Because for me, like a lot of knowledge workers, the one thing I know is going to be looked at all day long is my calendar, because I have a lot of appointments and meetings and talks and whatever. I got to look at my calendar, or I'm just hosed. There's no there's no way I can not look at my calendar, I could go a day or two without looking at my task board, I'd be fine.

If I go a day without looking at my calendar, I'm going to miss five things. And so that's like not a bad place for it to be. Second, the second advantage of this is that it's well suited for weekly planning. So when it comes time to do weekly planning for a week, you look at your task boards, you look at your calendar, but your task boards, you know, there's lots of things on there.

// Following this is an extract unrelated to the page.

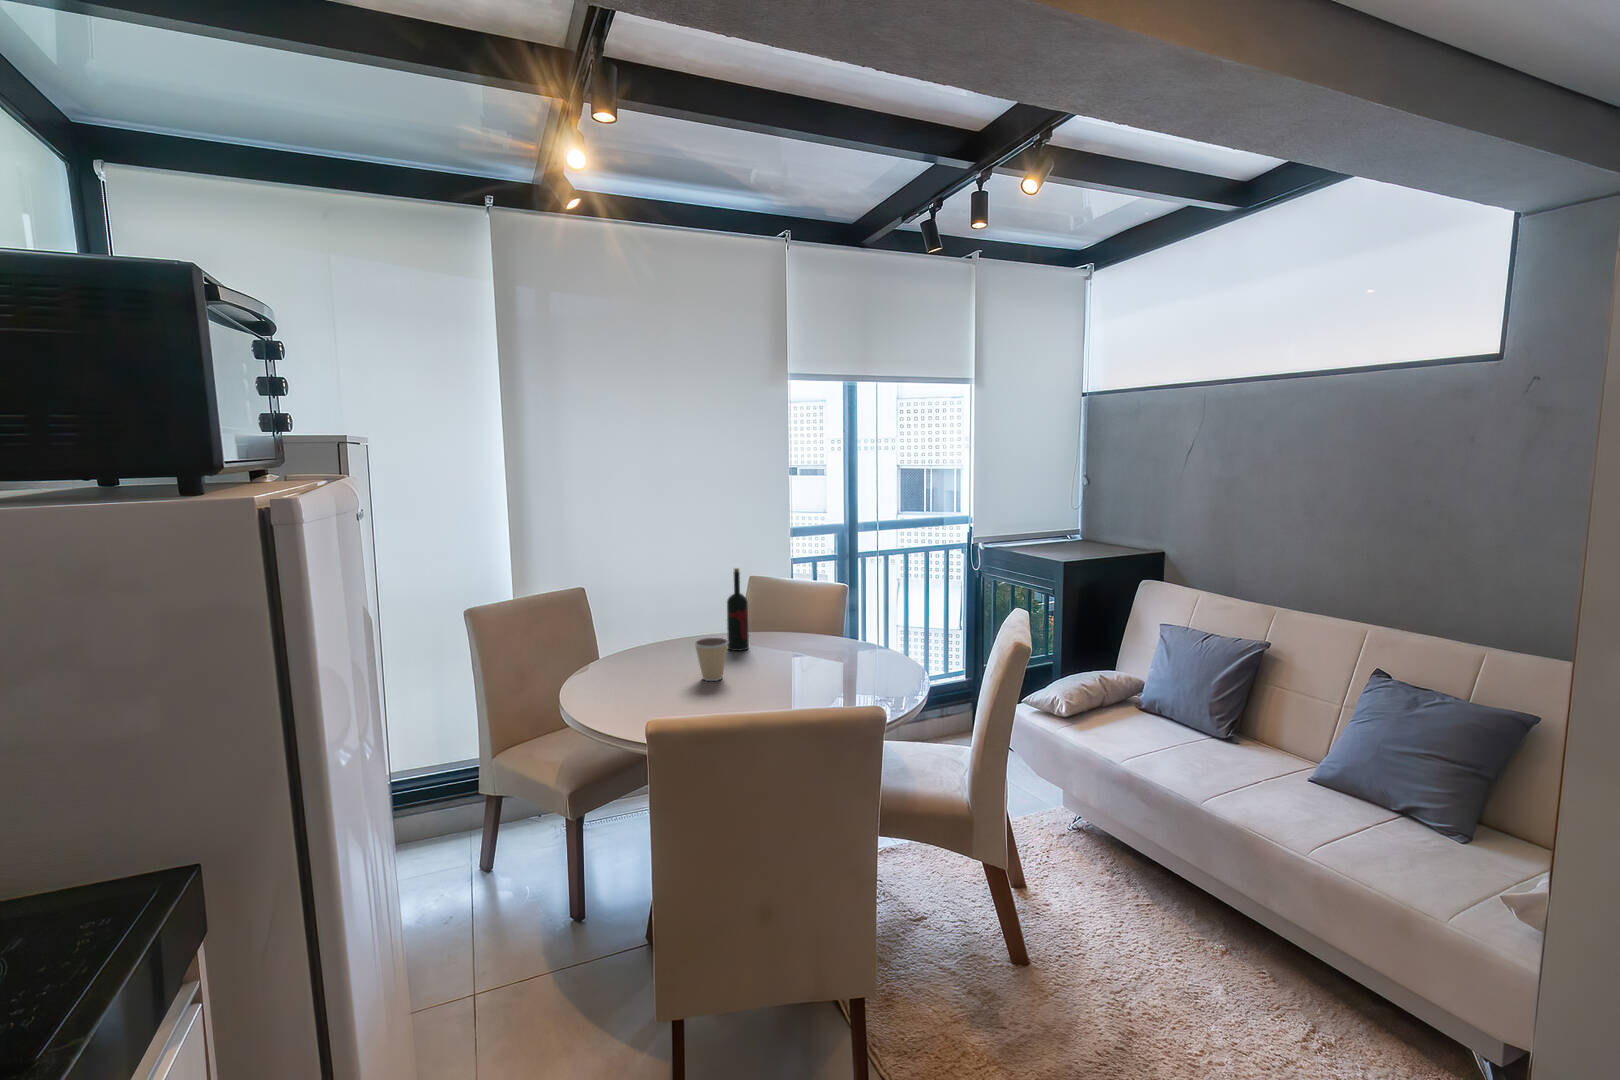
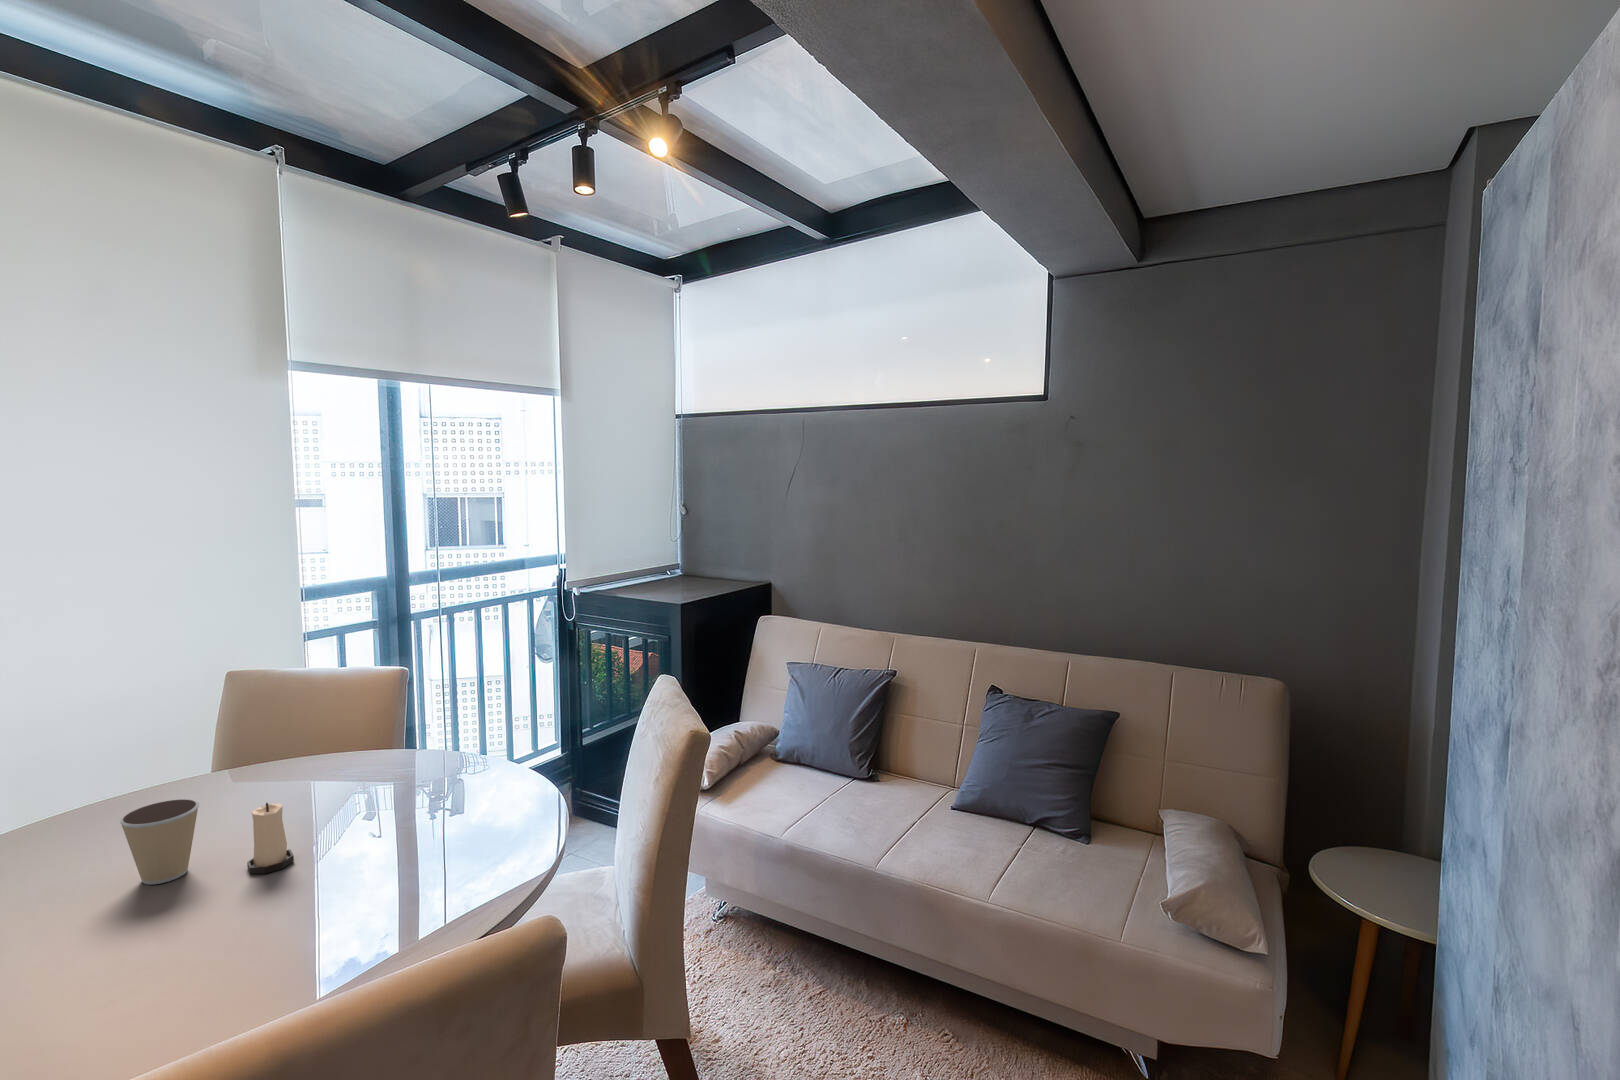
wine bottle: present [727,568,749,651] -> none [188,667,237,809]
candle: none [749,647,771,687] -> present [247,803,294,874]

But when you look at your calendar, the tasks that are living on your calendar for that week have now been highlighted, underlined flashing, these have to happen this week. When you're thinking of your weekly plan, you then integrate those things into your weekly plan, now you probably would see it in your task board when you're going to your task board for preparing for your weekly plan.

But there's a lot of things on your task board. And you know, you might miss it that I had this thing really probably should happen this week. Or in some cases, you know, it could happen whenever but you've decided I really want to get this done before the end of the month.

So let me put a note on a particular week. There's a psychology here, where you feel better about this thing, this will get taken care of, it's time sensitive. I always look at my calendar, I do my weekly plan, I look at my calendar every day, this will not be forgotten, this will be taken care of.

The step back, there is nothing fundamental about this strategy. In other words, there's nothing that just looking at your task board at the beginning of each week, pulling out the things that are due that week, having a good admin check in most days, all of that on paper will take care of all of these issues.

But I feel a lot better. I feel a lot better to have the stuff that is time sensitive, actually live on my calendar near those times, it's a two tier system, there's a time sensitive task and the semi non time sensitive tasks, they exist in different worlds. This balance seems to work well for me.

Again, I would probably be fine without the calendar in if that's a word, probably be fine. But I do get a lot of psychological comfort knowing that that problem set that needs to be posted that plan that needs to be changed right away. And that medical appointment that has to be made, knowing that that will 100% be seen and get executed when it needs to be executed.